**WORK REQUIRED:** Which lines in the records below contain the word "changes"? Report each of them.

Stored data:
BEGIN
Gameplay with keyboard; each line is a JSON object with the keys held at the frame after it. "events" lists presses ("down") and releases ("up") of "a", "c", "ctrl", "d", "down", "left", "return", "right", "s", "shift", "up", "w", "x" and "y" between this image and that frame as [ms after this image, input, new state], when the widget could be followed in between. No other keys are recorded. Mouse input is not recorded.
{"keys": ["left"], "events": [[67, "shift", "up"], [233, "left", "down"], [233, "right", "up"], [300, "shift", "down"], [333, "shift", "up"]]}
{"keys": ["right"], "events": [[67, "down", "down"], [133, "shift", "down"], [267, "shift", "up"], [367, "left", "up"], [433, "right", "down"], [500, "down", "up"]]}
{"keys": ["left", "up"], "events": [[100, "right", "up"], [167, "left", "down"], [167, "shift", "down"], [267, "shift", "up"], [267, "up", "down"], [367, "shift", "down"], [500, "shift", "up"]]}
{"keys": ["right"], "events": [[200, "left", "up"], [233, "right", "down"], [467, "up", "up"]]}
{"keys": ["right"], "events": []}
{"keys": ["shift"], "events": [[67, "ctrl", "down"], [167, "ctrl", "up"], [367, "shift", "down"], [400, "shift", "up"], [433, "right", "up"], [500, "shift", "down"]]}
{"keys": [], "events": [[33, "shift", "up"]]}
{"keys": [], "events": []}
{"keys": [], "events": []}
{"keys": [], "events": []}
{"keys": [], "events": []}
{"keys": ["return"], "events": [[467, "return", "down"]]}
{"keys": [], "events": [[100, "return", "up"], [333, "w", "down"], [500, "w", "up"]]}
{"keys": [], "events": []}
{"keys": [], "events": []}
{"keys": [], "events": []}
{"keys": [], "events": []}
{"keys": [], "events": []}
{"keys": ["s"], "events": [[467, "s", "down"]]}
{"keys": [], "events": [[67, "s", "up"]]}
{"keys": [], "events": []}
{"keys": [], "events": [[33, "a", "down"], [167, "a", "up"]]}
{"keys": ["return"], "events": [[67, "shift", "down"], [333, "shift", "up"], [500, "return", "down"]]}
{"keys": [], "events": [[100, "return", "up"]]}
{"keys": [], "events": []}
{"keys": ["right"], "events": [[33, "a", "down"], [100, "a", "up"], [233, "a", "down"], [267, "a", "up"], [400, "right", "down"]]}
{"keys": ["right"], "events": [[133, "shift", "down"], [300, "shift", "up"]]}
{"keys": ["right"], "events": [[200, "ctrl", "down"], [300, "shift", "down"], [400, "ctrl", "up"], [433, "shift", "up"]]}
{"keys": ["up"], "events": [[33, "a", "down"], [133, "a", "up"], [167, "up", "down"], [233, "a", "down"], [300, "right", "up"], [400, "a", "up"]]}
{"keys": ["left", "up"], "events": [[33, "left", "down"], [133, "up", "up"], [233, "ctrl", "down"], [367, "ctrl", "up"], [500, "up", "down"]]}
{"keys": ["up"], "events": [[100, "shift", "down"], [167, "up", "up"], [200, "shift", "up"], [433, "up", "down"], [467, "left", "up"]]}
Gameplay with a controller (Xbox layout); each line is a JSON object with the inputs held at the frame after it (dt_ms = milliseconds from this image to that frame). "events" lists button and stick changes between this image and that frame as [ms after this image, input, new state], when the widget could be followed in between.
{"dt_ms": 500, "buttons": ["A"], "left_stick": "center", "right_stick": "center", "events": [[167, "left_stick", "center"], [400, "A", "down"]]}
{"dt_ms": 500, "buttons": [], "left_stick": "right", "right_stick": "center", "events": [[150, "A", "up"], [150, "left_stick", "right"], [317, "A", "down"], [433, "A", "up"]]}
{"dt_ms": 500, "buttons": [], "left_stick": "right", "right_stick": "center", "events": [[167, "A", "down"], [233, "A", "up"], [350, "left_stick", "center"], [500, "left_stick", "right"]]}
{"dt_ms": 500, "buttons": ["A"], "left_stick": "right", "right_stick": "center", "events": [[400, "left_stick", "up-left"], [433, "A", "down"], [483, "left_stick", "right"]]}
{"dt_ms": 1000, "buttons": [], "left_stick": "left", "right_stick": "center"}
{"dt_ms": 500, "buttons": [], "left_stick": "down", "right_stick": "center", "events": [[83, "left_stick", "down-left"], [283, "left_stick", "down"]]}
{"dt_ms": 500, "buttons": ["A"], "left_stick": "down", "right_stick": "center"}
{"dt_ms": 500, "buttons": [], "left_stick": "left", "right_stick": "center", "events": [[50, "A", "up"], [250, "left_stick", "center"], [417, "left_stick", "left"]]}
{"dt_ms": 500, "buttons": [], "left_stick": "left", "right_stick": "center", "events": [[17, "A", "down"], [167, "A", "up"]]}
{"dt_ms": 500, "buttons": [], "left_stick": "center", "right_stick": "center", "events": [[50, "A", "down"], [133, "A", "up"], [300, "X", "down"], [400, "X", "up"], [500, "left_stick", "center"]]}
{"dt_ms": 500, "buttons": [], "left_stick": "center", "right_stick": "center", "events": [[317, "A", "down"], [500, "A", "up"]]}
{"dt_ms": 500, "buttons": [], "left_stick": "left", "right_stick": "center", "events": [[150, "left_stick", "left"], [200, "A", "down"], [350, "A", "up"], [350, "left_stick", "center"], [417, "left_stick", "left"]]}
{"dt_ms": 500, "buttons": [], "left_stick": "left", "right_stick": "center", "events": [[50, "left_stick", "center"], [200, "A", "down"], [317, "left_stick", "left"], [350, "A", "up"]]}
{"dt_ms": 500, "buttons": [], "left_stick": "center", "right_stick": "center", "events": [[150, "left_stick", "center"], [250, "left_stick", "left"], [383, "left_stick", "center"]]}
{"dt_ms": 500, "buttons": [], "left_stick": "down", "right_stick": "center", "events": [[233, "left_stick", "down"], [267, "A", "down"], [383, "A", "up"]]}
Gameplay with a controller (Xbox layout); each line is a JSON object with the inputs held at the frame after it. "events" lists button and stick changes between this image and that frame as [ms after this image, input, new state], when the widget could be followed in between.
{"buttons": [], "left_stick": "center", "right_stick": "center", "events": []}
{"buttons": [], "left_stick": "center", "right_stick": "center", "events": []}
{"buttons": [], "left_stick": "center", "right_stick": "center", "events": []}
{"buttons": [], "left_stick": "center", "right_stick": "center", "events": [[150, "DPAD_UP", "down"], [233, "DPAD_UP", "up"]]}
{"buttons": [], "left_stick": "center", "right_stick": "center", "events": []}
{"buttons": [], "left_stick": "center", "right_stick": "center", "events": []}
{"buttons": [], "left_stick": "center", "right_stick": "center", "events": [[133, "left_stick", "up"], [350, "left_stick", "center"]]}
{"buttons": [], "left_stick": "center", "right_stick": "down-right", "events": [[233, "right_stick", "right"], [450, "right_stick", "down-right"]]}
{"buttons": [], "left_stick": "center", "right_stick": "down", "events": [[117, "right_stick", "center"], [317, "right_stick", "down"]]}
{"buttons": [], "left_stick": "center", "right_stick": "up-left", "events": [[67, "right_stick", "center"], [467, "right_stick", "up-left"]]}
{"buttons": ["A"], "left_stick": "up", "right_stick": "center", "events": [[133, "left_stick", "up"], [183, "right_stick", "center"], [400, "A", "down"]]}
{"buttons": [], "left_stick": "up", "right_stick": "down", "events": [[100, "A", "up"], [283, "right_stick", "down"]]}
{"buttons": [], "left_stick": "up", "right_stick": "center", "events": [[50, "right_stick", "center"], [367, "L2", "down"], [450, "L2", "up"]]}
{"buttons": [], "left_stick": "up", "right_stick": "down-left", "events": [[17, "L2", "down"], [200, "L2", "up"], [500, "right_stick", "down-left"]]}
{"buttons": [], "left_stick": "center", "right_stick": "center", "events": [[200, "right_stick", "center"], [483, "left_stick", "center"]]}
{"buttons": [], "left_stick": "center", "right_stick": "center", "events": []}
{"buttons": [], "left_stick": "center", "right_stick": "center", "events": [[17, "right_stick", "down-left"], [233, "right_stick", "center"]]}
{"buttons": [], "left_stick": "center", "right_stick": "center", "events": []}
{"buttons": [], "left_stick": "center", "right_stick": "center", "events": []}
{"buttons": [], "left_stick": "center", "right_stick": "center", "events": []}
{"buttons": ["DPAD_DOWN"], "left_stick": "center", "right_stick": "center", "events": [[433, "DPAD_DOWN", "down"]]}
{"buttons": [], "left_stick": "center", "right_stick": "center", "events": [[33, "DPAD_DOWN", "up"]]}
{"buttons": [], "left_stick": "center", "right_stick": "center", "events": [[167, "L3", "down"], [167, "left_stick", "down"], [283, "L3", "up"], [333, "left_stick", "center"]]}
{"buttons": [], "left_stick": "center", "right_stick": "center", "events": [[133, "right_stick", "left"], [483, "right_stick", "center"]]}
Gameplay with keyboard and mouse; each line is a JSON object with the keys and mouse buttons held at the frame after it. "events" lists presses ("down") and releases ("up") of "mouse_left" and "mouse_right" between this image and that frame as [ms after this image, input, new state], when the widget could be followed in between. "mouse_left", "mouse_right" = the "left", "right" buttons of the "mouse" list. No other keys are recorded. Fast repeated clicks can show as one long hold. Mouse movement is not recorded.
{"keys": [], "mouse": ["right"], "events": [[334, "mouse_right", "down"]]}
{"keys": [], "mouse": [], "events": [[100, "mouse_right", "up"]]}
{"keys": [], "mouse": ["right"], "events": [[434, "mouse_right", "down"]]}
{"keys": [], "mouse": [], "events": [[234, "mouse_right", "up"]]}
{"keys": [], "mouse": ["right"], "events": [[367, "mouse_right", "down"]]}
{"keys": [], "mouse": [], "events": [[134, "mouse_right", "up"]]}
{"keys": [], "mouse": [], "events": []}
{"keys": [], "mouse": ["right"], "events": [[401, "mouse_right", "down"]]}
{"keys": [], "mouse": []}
END
**RESPONSE:**
Gameplay with a controller (Xbox layout); each line is a JSON object with the inputs held at the frame after it (dt_ms = milliseconds from this image to that frame). "events" lists button and stick changes between this image and that frame as [ms after this image, input, new state], when the widget could be followed in between.
Gameplay with a controller (Xbox layout); each line is a JSON object with the inputs held at the frame after it. "events" lists button and stick changes between this image and that frame as [ms after this image, input, new state], when the widget could be followed in between.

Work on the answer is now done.